CAPÍTULO 41

—Siéntate —dice el hombre solemne, de labios prietos, que está sentado tras el escritorio de metal.

Byron Swain asiente nerviosamente y toma asiento en un raído sofá mientras el hombre termina de revisar unos papeles de aspecto oficial.

—Te has tomado tu tiempo para llegar aquí —dice el hombre con severidad, dejando sobre la mesa un lápiz mordisqueado.

—Tenía que llevar a cabo todos los procedimientos…

—¡No pongas excusas! —grita el hombre, soltando salivazos por todo el escritorio metálico en dirección a Byron—. ¡Los Hijos de los Únicos no ponen excusas!

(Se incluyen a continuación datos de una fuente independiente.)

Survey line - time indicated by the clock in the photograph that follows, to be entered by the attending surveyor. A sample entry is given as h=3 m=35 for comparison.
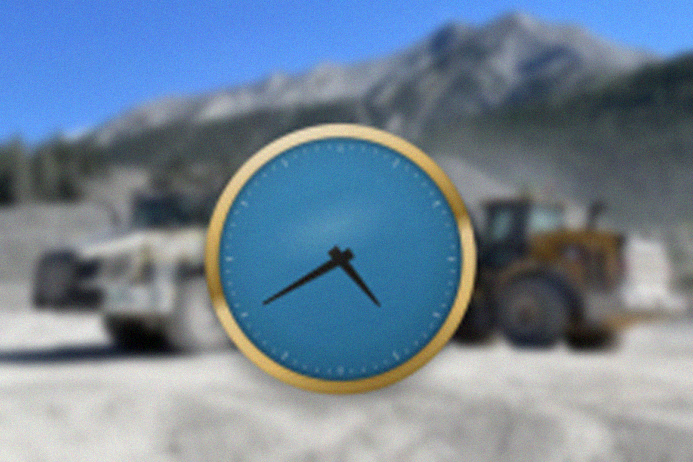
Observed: h=4 m=40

Agarra de nuevo el magullado lápiz como si fuera a romperlo en dos o arrojarlo a la cara de Byron.

El chico se aprieta contra el sofá, deseando desaparecer entre los cojines como si fuera calderilla.

—¡Y permanece de pie en mi presencia! ¿Quién te has creído que eres, Byron?

—Lo siento, papá.

—¡Y deja de llamarme así! Yo soy el Único que Cuenta el Dinero de los Impuestos.

—Sí, señor. Lo siento, señor —dice Byron, que recuerda cómo los freelandeses llaman a su padre «el Único que Cuenta las Habichuelas» y toma nota mental de no mencionárselo—. Yo solo…

—¡Excusas! —grita—. ¡Por mandato del Nuevo Orden, y a petición específica del Único, me harás ahora un informe completo!

Byron siente un dolor que crece como un tumor dentro de su pecho. No le hace feliz espiar a los freelandeses, pero ¿qué otra opción le queda? Wisty sigue rechazándolo. No es nadie para ella. Para ninguno de ellos, en realidad. Y está bajo las órdenes directas de su padre.

Byron se pone firme, en posición, y, temblando ligeramente, comienza a contárselo todo.